Climat: et à la fin du mois, arrive la facture

Climat : et à la fin du mois, arrive la facture
Climat : et à la fin du mois, arrive la facture - © Tous droits réservés

Quand la mobilisation des jeunes pour le climat va-t-elle s’arrêter ? C’est la question que se pose beaucoup la rue de la Loi. Quand et comment ce mouvement va-t-il s’arrêter ? Car aujourd’hui, la campagne est dominée par le climat. Et il y a très peu d’espace médiatique, y compris sur les réseaux sociaux, pour le reste. Prenez la N-VA par exemple. Son grand congrès sur le confédéralisme est passé un peu inaperçu, on en a quasiment plus parlé côté francophone que côté flamand d’ailleurs. Et quand Bart De Wever va dans les médias pour tenter de porter ses thèmes de campagne, confédéralisme, économie, identité, il se prend des volées de questions sur une autre De Wever, Anuna De Wever, cette jeune activiste qui est une des chevilles ouvrières du mouvement des jeunes pour le climat.

La N-VA est-elle en décalage ?

Avec le mouvement des jeunes pour le climat oui, mais pas nécessairement avec la population flamande. Het Laatste Nieuws propose ce matin un sondage et 70% des Flamands se déclarent gravement préoccupés par le réchauffement de la planète. Mais en même temps, 60% ne souhaitent pas payer d’impôts supplémentaires pour résoudre le problème. Bref, lutter contre les dérèglements climatiques oui mais sans payer la facture à la fin du mois.

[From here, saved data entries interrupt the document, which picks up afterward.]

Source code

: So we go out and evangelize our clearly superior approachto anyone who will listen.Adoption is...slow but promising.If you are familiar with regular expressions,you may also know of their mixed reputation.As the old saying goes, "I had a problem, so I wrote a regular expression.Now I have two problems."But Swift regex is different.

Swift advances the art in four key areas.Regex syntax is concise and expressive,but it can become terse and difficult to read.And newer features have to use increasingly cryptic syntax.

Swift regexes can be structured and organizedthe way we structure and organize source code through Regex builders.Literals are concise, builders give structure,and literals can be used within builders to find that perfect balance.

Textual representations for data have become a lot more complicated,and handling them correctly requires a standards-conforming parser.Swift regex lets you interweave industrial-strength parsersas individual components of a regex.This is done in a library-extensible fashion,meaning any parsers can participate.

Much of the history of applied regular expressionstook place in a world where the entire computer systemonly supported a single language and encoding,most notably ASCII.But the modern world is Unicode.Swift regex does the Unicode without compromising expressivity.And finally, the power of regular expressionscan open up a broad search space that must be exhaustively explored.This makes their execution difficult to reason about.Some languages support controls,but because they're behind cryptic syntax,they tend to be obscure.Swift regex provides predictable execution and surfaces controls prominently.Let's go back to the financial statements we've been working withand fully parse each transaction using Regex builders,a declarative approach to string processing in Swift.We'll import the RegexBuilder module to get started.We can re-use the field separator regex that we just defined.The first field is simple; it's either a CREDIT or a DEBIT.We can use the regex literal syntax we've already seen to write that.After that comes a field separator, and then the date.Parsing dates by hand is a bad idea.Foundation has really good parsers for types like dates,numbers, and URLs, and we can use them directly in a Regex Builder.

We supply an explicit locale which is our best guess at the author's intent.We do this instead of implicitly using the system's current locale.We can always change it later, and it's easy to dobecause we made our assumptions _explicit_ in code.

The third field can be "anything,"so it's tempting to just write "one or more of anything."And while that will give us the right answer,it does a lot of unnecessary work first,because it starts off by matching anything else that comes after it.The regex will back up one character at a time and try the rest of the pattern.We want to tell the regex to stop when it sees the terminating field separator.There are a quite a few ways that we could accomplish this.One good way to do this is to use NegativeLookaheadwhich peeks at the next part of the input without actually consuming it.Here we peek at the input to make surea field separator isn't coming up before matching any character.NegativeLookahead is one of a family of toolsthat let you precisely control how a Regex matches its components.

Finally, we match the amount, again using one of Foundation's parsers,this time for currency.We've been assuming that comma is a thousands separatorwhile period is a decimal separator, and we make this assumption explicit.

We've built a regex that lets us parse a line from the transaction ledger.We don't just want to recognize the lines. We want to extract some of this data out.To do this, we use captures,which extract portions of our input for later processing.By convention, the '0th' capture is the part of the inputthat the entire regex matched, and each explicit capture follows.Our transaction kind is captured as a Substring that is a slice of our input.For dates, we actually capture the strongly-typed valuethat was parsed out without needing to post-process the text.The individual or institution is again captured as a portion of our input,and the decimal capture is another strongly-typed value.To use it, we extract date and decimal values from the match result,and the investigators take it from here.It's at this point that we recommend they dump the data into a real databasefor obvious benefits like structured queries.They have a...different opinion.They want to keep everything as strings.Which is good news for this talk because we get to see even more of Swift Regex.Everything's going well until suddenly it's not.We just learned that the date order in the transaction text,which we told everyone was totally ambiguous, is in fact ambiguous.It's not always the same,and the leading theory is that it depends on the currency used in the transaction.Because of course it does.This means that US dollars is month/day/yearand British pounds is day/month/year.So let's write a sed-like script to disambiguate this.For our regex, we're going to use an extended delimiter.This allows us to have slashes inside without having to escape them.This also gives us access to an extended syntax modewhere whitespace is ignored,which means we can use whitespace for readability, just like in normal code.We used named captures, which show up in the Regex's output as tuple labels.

Or, c’est justement la ligne de De Wever (Bart pas Anuna). Pour la N-VA, le climat est un problème qu’on ne résoudra pas par des taxes. Il faut faire confiance au marché et aux technologies pour résoudre les problèmes. Cette posture on la retrouve aussi défendue par beaucoup de cadres du VLD et du mouvement réformateur.

Le marché peut-il sauver le climat ?

C’est une posture raillée par le mouvement des jeunes pour le climat. On y retrouve l’idée qu’il faut changer rapidement de modèle économique. Le mouvement climatique insiste aussi sur le coût de l’inaction qui serait plus grand que le coût de l’action, en tout cas à long terme. C’est un très beau débat. Comment notre société doit-elle s’organiser pour faire face à ce problème environnemental majeur ? Quel doit être le rôle de l’État ? Des entreprises ? De la société civile ? Des individus ? Et bien sûr, qui doit payer la facture ? Or, le mouvement des jeunes pour le climat est un mouvement tribunicien, un mouvement de mise en alerte de la population et des élites politiques, économiques et médiatiques.

Et cette alerte, désormais hebdomadaire, crée aussi une forme d’angoisse nouvelle chez l’électeur. Une angoisse qui peut mobiliser, pousser à l’action, mais qui suscite aussi le rejet. Ainsi dans le sondage de Het Laatste Nieuws, 60% des sondés se disent fatigués par la mobilisation et estiment que le message est désormais passé. Cette lassitude pourrait se transformer en opposition et profiter par exemple à la N-VA.

C’est la question qui se pose aujourd’hui aux militants de la cause climat. Comment passer à autre chose ? Comment passer d’un mouvement tribunicien à un mouvement de propositions qui pèse sur les partis et la campagne ? Si cette question reste sans réponse, il risque de retourner contre lui une partie de l’opinion publique qui lui est aujourd’hui sympathique.